A partir del año 2018, el gobierno de Daniel Ortega en Nicaragua dio un giro hacia el autoritarismo particularmente rápido y brusco. Reprimió protestas a sangre y fuego (con saldo de cientos de muertos), encarceló a candidatos presidenciales opositores y clausuró medios de comunicación críticos.
Alejandro Armas/El Político
Pero por años contó con el silencio de buena parte de los gobiernos de Latinoamérica ante todos estos abusos. Sobre todo de aquellos en manos de una izquierda que sigue viendo en la Revolución Sandinista de 1979 un hito glorioso.
Pero luego de la expulsión de dos centenares de opositores prominentes del país y el despojo de su ciudadanía nicaragüense la semana pasada, eso cambió. Varios gobiernos izquierdistas en la región reaccionaron apoyando a los desterrados y hasta denunciando la medida. ¿Por qué ahora y no antes? Veamos.
El peso de los notables
La larga lista de nicaragüenses condenados al ostracismo incluye a destacadas figuras artísticas e intelectuales, como los escritores Sergio Ramírez y Gioconda Belli. La persecución de este tipo de personalidades siempre llama la atención más que la de ciudadanos comunes. O incluso que la de dirigentes políticos. El prestigio intelectual las hace más, aunque suene injusto, “fascinantes”.
Una dictadura afín a su par nicaragüense, Cuba, lo pudo verificar por experiencia propia.
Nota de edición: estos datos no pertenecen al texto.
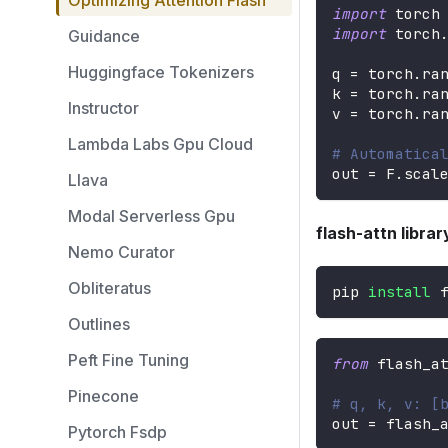
Optimizing Attention Flash
import
 torch
import
 torch
Guidance
Huggingface Tokenizers
q 
=
 torch
.
ra
k 
=
 torch
.
ra
Instructor
v 
=
 torch
.
ra
Lambda Labs Gpu Cloud
# Automatica
out 
=
 F
.
scal
Llava
Modal Serverless Gpu
flash-attn libra
Nemo Curator
Obliteratus
pip 
install
 
Outlines
Peft Fine Tuning
from
 flash_a
Pinecone
# q, k, v: [
out 
=
 flash_
Pytorch Fsdp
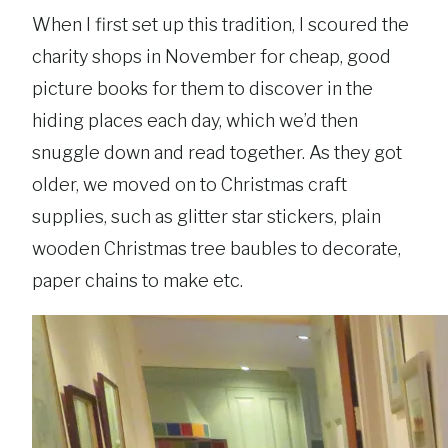
When I first set up this tradition, I scoured the
charity shops in November for cheap, good
picture books for them to discover in the
hiding places each day, which we’d then
snuggle down and read together. As they got
older, we moved on to Christmas craft
supplies, such as glitter star stickers, plain
wooden Christmas tree baubles to decorate,
paper chains to make etc.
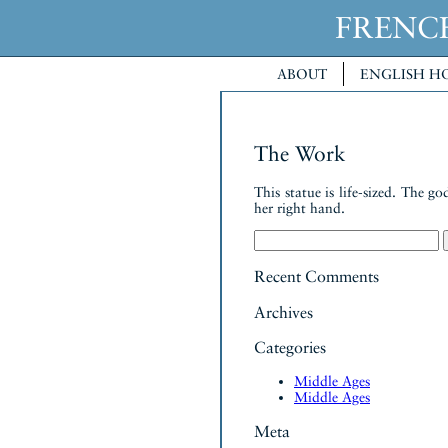
FREN
ABOUT
ENGLISH H
The Work
This statue is life-sized. The 
her right hand.
Search
for:
Recent Comments
Archives
Categories
Middle Ages
Middle Ages
Meta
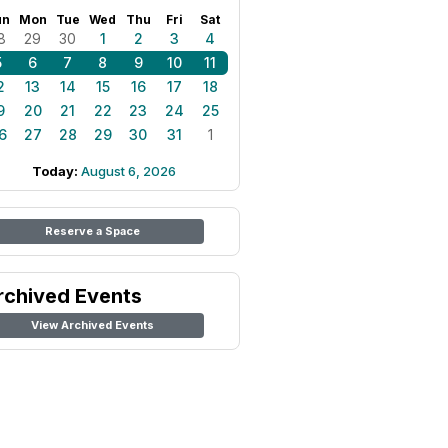
un
Mon
Tue
Wed
Thu
Fri
Sat
8
29
30
1
2
3
4
5
6
7
8
9
10
11
2
13
14
15
16
17
18
9
20
21
22
23
24
25
6
27
28
29
30
31
1
Today:
August 6, 2026
Reserve a Space
rchived Events
View Archived Events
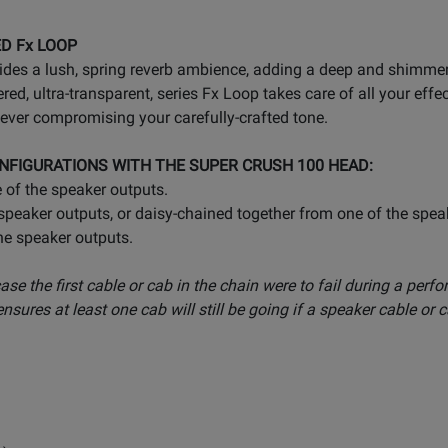
ED Fx LOOP
ides a lush, spring reverb ambience, adding a deep and shimmer
red, ultra-transparent, series Fx Loop takes care of all your e
ever compromising your carefully-crafted tone.
NFIGURATIONS WITH THE SUPER CRUSH 100 HEAD:
 of the speaker outputs.
peaker outputs, or daisy-chained together from one of the spea
he speaker outputs.
 case the first cable or cab in the chain were to fail during a per
sures at least one cab will still be going if a speaker cable or 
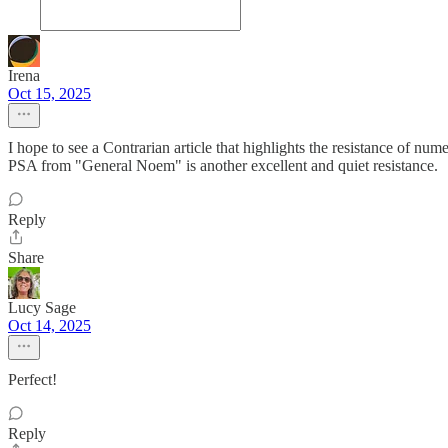
Irena
Oct 15, 2025
I hope to see a Contrarian article that highlights the resistance of num
PSA from "General Noem" is another excellent and quiet resistance.
Reply
Share
Lucy Sage
Oct 14, 2025
Perfect!
Reply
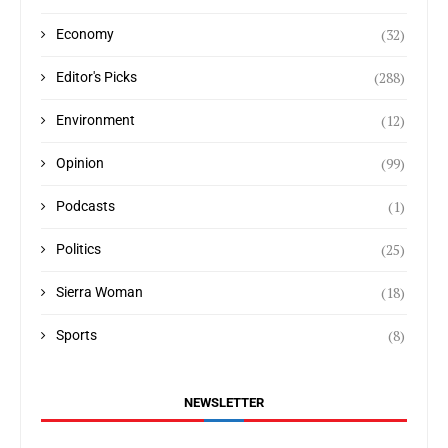
(32)
Economy
(288)
Editor's Picks
(12)
Environment
(99)
Opinion
(1)
Podcasts
(25)
Politics
(18)
Sierra Woman
(8)
Sports
NEWSLETTER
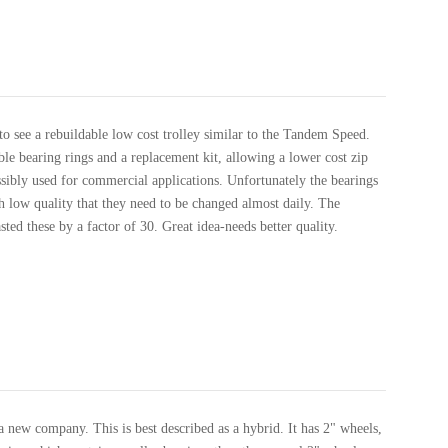
o see a rebuildable low cost trolley similar to the Tandem Speed.
ble bearing rings and a replacement kit, allowing a lower cost zip
ssibly used for commercial applications. Unfortunately the bearings
h low quality that they need to be changed almost daily. The
ed these by a factor of 30. Great idea-needs better quality.
 new company. This is best described as a hybrid. It has 2" wheels,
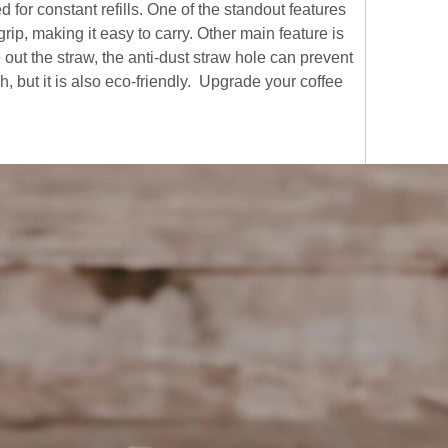
 for constant refills. One of the standout features
rip, making it easy to carry. Other main feature is
out the straw, the anti-dust straw hole can prevent
sh, but it is also eco-friendly. Upgrade your coffee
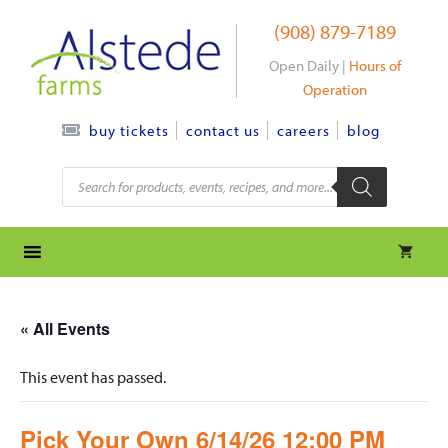
Skip
(908) 879-7189
to
content
Open Daily |
Hours of
Operation
contact us
careers
blog
buy tickets
Products
search
« All Events
This event has passed.
Pick Your Own 6/14/26 12:00 PM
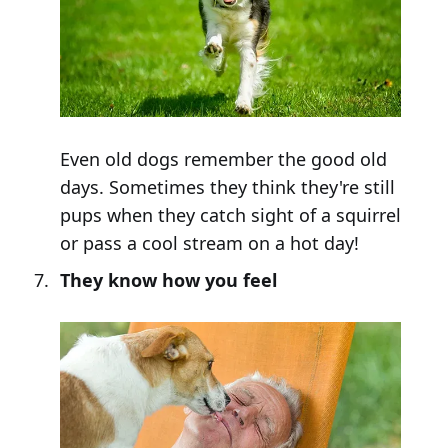
Even old dogs remember the good old
days. Sometimes they think they're still
pups when they catch sight of a squirrel
or pass a cool stream on a hot day!
They know how you feel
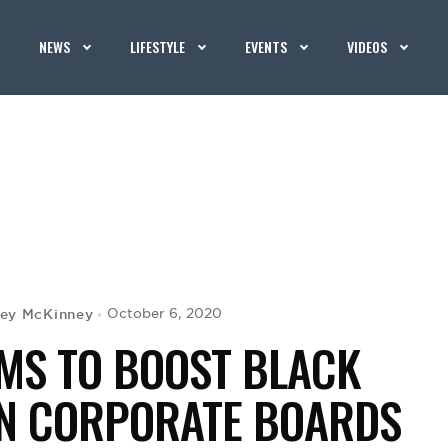
NEWS
LIFESTYLE
EVENTS
VIDEOS
rey McKinney
October 6, 2020
IMS TO BOOST BLACK
ON CORPORATE BOARDS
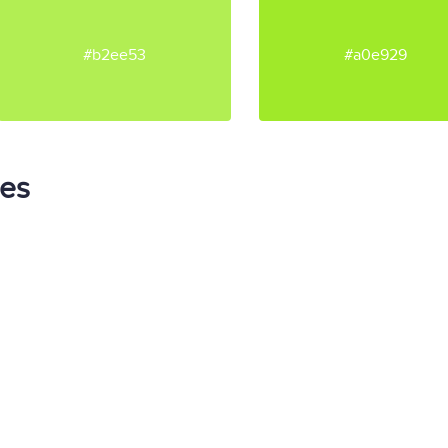
#b2ee53
#a0e929
tes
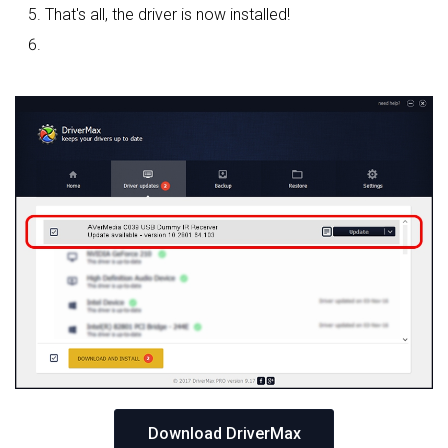
That's all, the driver is now installed!
Download DriverMax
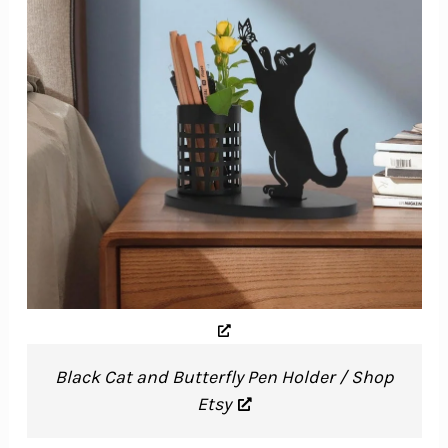
Black Cat and Butterfly Pen Holder / Shop
Etsy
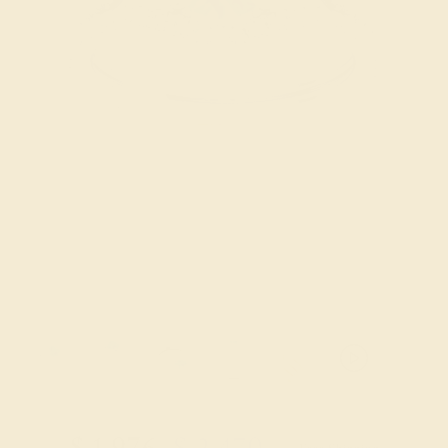
Try On Virtually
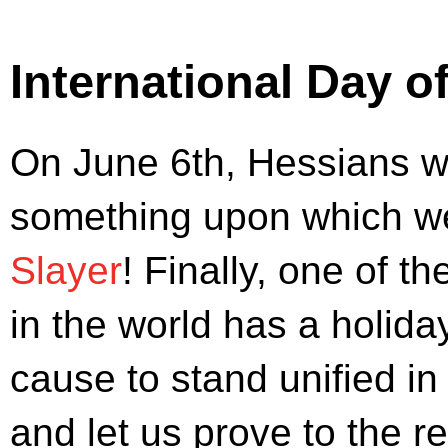
International Day o
On June 6th, Hessians w
something upon which we 
Slayer
! Finally, one of t
in the world has a holiday
cause to stand unified in
and let us prove to the r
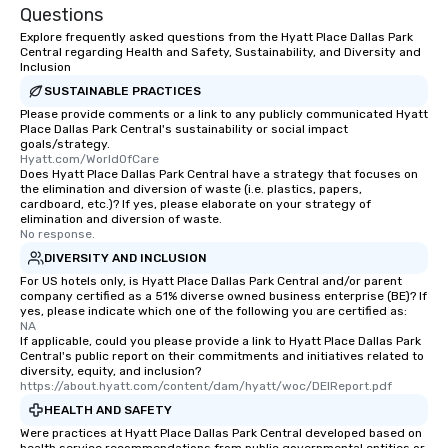
Questions
Explore frequently asked questions from the Hyatt Place Dallas Park
Central regarding Health and Safety, Sustainability, and Diversity and
Inclusion
SUSTAINABLE PRACTICES
Please provide comments or a link to any publicly communicated Hyatt
Place Dallas Park Central's sustainability or social impact
goals/strategy.
Hyatt.com/WorldOfCare
Does Hyatt Place Dallas Park Central have a strategy that focuses on
the elimination and diversion of waste (i.e. plastics, papers,
cardboard, etc.)? If yes, please elaborate on your strategy of
elimination and diversion of waste.
No response.
DIVERSITY AND INCLUSION
For US hotels only, is Hyatt Place Dallas Park Central and/or parent
company certified as a 51% diverse owned business enterprise (BE)? If
yes, please indicate which one of the following you are certified as:
NA
If applicable, could you please provide a link to Hyatt Place Dallas Park
Central's public report on their commitments and initiatives related to
diversity, equity, and inclusion?
https://about.hyatt.com/content/dam/hyatt/woc/DEIReport.pdf
HEALTH AND SAFETY
Were practices at Hyatt Place Dallas Park Central developed based on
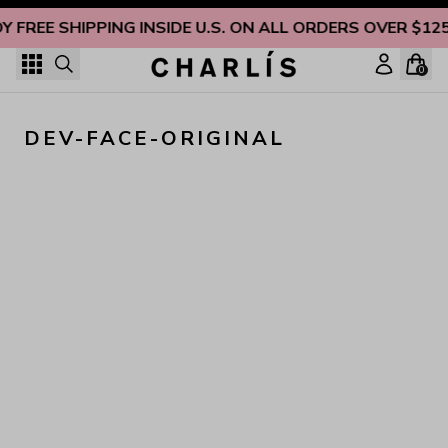
Skip to content
Y FREE SHIPPING INSIDE U.S. ON ALL ORDERS OVER $12
0
DEV-FACE-ORIGINAL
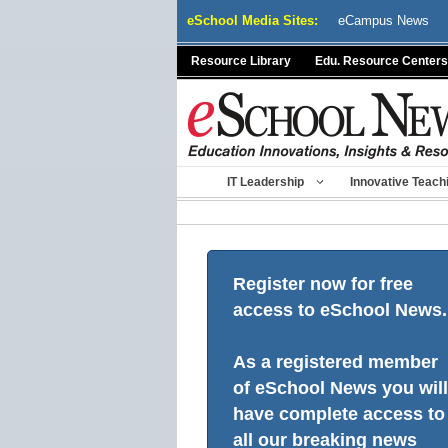
Skip
eSchool Media Sites:
eCampus News
to
content
Resource Library
Edu. Resource Centers
IT Leadership
Innovative Teach
Register now for free
access to eSchool News.
As a registered member
of eSchool News you will
have complete access to
all our breaking news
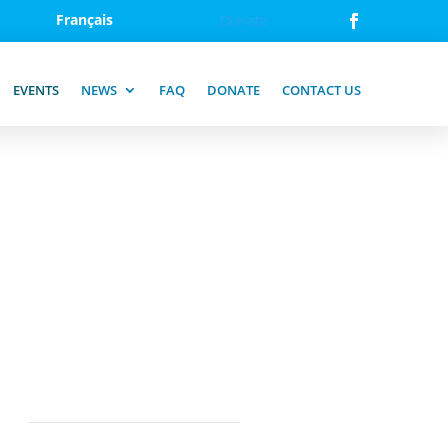
Français
Donate
EVENTS
NEWS
FAQ
DONATE
CONTACT US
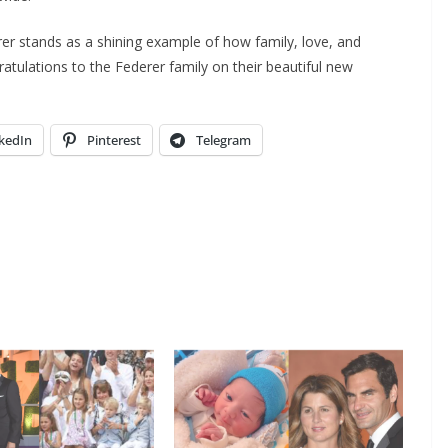
rer stands as a shining example of how family, love, and
atulations to the Federer family on their beautiful new
kedIn
Pinterest
Telegram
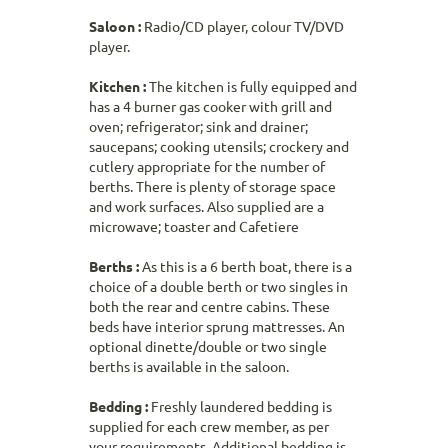
Saloon :
Radio/CD player, colour TV/DVD
player.
Kitchen :
The kitchen is fully equipped and
has a 4 burner gas cooker with grill and
oven; refrigerator; sink and drainer;
saucepans; cooking utensils; crockery and
cutlery appropriate for the number of
berths. There is plenty of storage space
and work surfaces. Also supplied are a
microwave; toaster and Cafetiere
Berths :
As this is a 6 berth boat, there is a
choice of a double berth or two singles in
both the rear and centre cabins. These
beds have interior sprung mattresses. An
optional dinette/double or two single
berths is available in the saloon.
Bedding :
Freshly laundered bedding is
supplied for each crew member, as per
your requirements. Additional bedding is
La Revolución Cubana fue aplaudida por buena parte de las elites intelectuales y artísticas del mundo, en una época cuando el marxismo predominaba entre estas. Pero cuando el gobierno de Fidel Castro arrestó al autor Heberto Padilla, acusándolo de escritos “contrarrevolucionarios”, varios de los miembros de dichas elites repudiaron el hecho enérgicamente. Para algunos, marcó el fin de su simpatía hacia el régimen castrista.
Ortega pudiera entonces estar experimentando su “momento Padilla”. Los gobiernos de México, Colombia, Argentina y Chile, todos de izquierda, ofrecieron asilo y ciudadanía a los nicaragüenses exiliados. Bogotá y Santiago fueron más allá, repudiando expresamente la arremetida de Ortega contra los disidentes.
No es tan sorpresivo que el presidente chileno Gabriel Boric tenga semejante gesto, pues ya había criticado el autoritarismo de Ortega antes. En cuanto a Colombia, se debe tener en cuenta que el país tiene disputas de soberanía marítima con Nicaragua de larga data, por lo que pudiera ser una oportunidad para atacar la reputación de un Estado rival. Pero aun así el patrón de apoyo a las víctimas es notable.
Simbolismos insuficientes
La inusual oleada de críticas que está recibiendo el gobierno de Ortega, incluso desde la izquierda, son indicio de que pudiera convertirse en un Estado paria en la región. O incluso entre las democracias del mundo.
Pero esto no tiene de ninguna manera que marcar el principio de su fin. Para empezar, dar cobijo a sus adversarios y emitir notas de protesta son solo afrentas simbólicas para Ortega, que no comprometen su ejercicio del poder. En todo caso, el mismo pudiera verse debilitado por sanciones económicas multilaterales, cosa que no está sobre la mesa por los momentos.
E incluso si ocurriera, su gobierno nicaragüense pudiera ampararse en el respaldo de potencias autoritarias como Rusia y China, a las que no en balde lleva años cortejando. Eso fue lo que en parte permitió a otro de sus amigos, el régimen chavista de Venezuela, sobrevivir a las sanciones que pesan sobre sí desde hace varios años.
De nuevo el caso cubano es ilustrativo. Pese a la pérdida de respaldo entre elites intelectuales, el arresto de Padilla incidió poco en la geopolítica en torno a la isla. Ya Castro era visto como enemigo por buena parte de los gobiernos latinoamericanos conservadores de la época, pero lo compensaba con el apoyo firme de la Unión Soviética. Y ahí sigue el castrismo, más de medio siglo después.